## The task
Reply with the data below, repeated exactly in full.

[[ The records open ]]

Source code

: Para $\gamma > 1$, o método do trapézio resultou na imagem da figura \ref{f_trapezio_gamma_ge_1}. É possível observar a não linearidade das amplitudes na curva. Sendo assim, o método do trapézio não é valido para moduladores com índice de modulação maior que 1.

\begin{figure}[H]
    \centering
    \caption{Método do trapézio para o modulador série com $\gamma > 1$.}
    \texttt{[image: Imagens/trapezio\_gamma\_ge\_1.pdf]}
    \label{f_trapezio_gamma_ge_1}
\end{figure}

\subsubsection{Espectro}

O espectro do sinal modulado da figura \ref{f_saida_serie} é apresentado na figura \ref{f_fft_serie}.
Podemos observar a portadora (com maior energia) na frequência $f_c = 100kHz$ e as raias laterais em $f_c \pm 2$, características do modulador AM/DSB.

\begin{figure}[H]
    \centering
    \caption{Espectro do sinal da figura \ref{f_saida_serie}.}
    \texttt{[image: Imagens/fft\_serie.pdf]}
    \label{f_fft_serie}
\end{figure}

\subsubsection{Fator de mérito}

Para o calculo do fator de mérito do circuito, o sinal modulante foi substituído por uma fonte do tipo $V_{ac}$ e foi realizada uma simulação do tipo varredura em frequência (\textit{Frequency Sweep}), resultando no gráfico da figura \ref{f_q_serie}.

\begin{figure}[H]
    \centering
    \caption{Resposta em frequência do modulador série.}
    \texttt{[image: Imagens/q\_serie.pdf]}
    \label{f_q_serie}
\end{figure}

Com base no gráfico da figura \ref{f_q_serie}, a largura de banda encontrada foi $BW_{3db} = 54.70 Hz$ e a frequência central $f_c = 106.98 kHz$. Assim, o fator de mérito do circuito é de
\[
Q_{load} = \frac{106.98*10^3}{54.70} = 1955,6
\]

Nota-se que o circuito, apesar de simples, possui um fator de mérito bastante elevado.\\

[[ The records closed ]]

## Answer section
Source code

: Para $\gamma > 1$, o método do trapézio resultou na imagem da figura \ref{f_trapezio_gamma_ge_1}. É possível observar a não linearidade das amplitudes na curva. Sendo assim, o método do trapézio não é valido para moduladores com índice de modulação maior que 1.

\begin{figure}[H]
    \centering
    \caption{Método do trapézio para o modulador série com $\gamma > 1$.}
    \texttt{[image: Imagens/trapezio\_gamma\_ge\_1.pdf]}
    \label{f_trapezio_gamma_ge_1}
\end{figure}

\subsubsection{Espectro}

O espectro do sinal modulado da figura \ref{f_saida_serie} é apresentado na figura \ref{f_fft_serie}.
Podemos observar a portadora (com maior energia) na frequência $f_c = 100kHz$ e as raias laterais em $f_c \pm 2$, características do modulador AM/DSB.

\begin{figure}[H]
    \centering
    \caption{Espectro do sinal da figura \ref{f_saida_serie}.}
    \texttt{[image: Imagens/fft\_serie.pdf]}
    \label{f_fft_serie}
\end{figure}

\subsubsection{Fator de mérito}

Para o calculo do fator de mérito do circuito, o sinal modulante foi substituído por uma fonte do tipo $V_{ac}$ e foi realizada uma simulação do tipo varredura em frequência (\textit{Frequency Sweep}), resultando no gráfico da figura \ref{f_q_serie}.

\begin{figure}[H]
    \centering
    \caption{Resposta em frequência do modulador série.}
    \texttt{[image: Imagens/q\_serie.pdf]}
    \label{f_q_serie}
\end{figure}

Com base no gráfico da figura \ref{f_q_serie}, a largura de banda encontrada foi $BW_{3db} = 54.70 Hz$ e a frequência central $f_c = 106.98 kHz$. Assim, o fator de mérito do circuito é de
\[
Q_{load} = \frac{106.98*10^3}{54.70} = 1955,6
\]

Nota-se que o circuito, apesar de simples, possui um fator de mérito bastante elevado.\\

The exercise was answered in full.